Now, as residents await a possible court battle, they’re trying a new approach — taking aim not at the company but at the state of Massachusetts.
Taking ownership?
This week Somerset’s select board delivered a letter to Governor Charlie Baker’s office, demanding that he shutter the scrap operation. The board argued that Massachusetts owns the pier at Brayton Point, and the company’s scrap dealings violate the state’s lease, which specifies “use in connection with a power plant.”
“There is no more coal fired power plant in operation so the lease should be void,” the letter states. It goes on to urge Baker to “hold your tenant to the language of the lease agreement.
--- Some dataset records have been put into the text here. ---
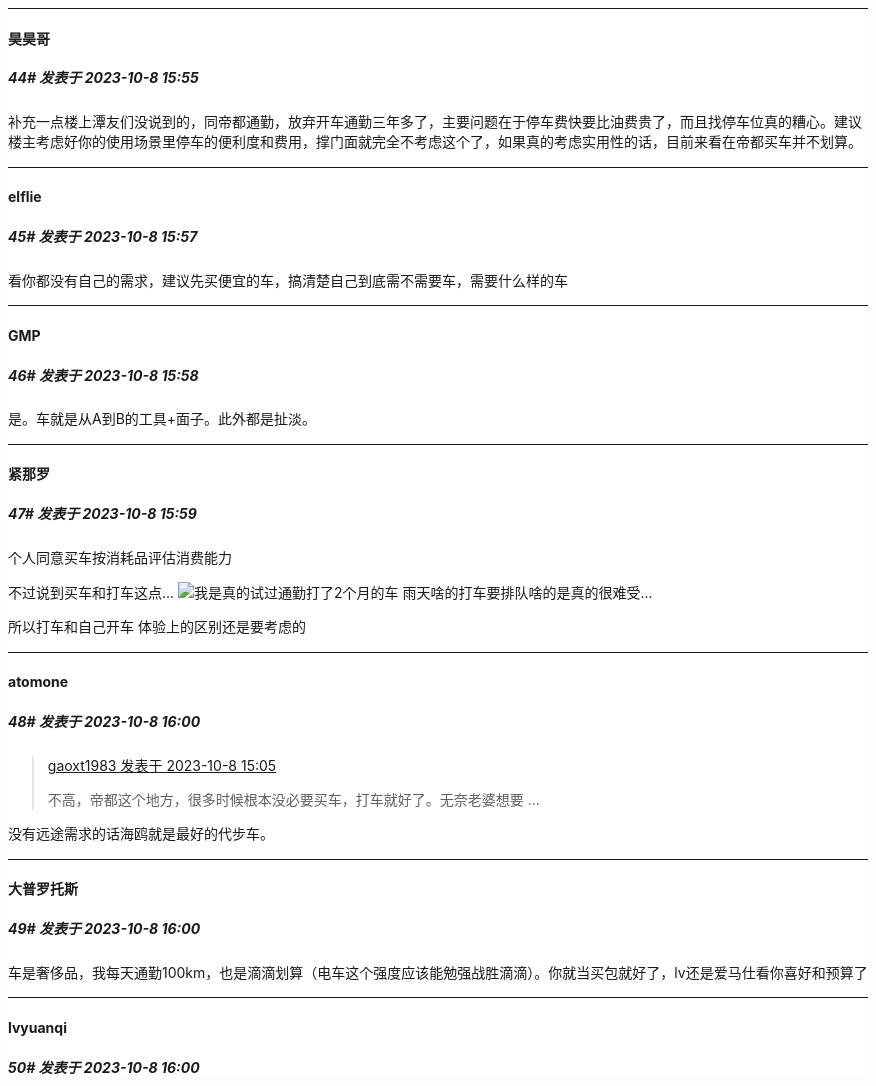 *****

####  昊昊哥  
##### 44#       发表于 2023-10-8 15:55

补充一点楼上潭友们没说到的，同帝都通勤，放弃开车通勤三年多了，主要问题在于停车费快要比油费贵了，而且找停车位真的糟心。建议楼主考虑好你的使用场景里停车的便利度和费用，撑门面就完全不考虑这个了，如果真的考虑实用性的话，目前来看在帝都买车并不划算。

*****

####  elflie  
##### 45#       发表于 2023-10-8 15:57

看你都没有自己的需求，建议先买便宜的车，搞清楚自己到底需不需要车，需要什么样的车

*****

####  GMP  
##### 46#       发表于 2023-10-8 15:58

是。车就是从A到B的工具+面子。此外都是扯淡。

*****

####  紧那罗  
##### 47#       发表于 2023-10-8 15:59

个人同意买车按消耗品评估消费能力

不过说到买车和打车这点...
<img src="https://static.saraba1st.com/image/smiley/face2017/001.png" referrerpolicy="no-referrer">我是真的试过通勤打了2个月的车 雨天啥的打车要排队啥的是真的很难受...

所以打车和自己开车 体验上的区别还是要考虑的

*****

####  atomone  
##### 48#       发表于 2023-10-8 16:00

<blockquote><a href="httphttps://bbs.saraba1st.com/2b/forum.php?mod=redirect&amp;goto=findpost&amp;pid=62654279&amp;ptid=2155944" target="_blank">gaoxt1983 发表于 2023-10-8 15:05</a>

不高，帝都这个地方，很多时候根本没必要买车，打车就好了。无奈老婆想要 ...</blockquote>
没有远途需求的话海鸥就是最好的代步车。

*****

####  大普罗托斯  
##### 49#       发表于 2023-10-8 16:00

车是奢侈品，我每天通勤100km，也是滴滴划算（电车这个强度应该能勉强战胜滴滴）。你就当买包就好了，lv还是爱马仕看你喜好和预算了

*****

####  lvyuanqi  
##### 50#       发表于 2023-10-8 16:00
Stop the illegal port operation and the illegal metal storage operation in our community.”
At last week’s public meeting of Somerset’s select board, chairman Lorne Lawless read the text of the letter aloud. Attendees responded with an ovation.
Despite the property records, Baker has said publicly he’s not convinced the state in fact owns the pier where the company is storing the scrap metal. He hasn’t elaborated on the reasons for his doubt, though he said his administration is looking into the matter.
An internal review by the state’s real estate division appears to provide more certainty. In an email sent to Somerset residents in June, Paul Ford, Deputy Director of the Division of Capital Asset Management & Maintenance, wrote that the site is indeed under “care and control” of the state.
Residents like Thomas are left wondering when and if the state will assert that control over the scrap operation.
“The whole thing is disheartening,” she said. “We feel like we’ve been failed down here.”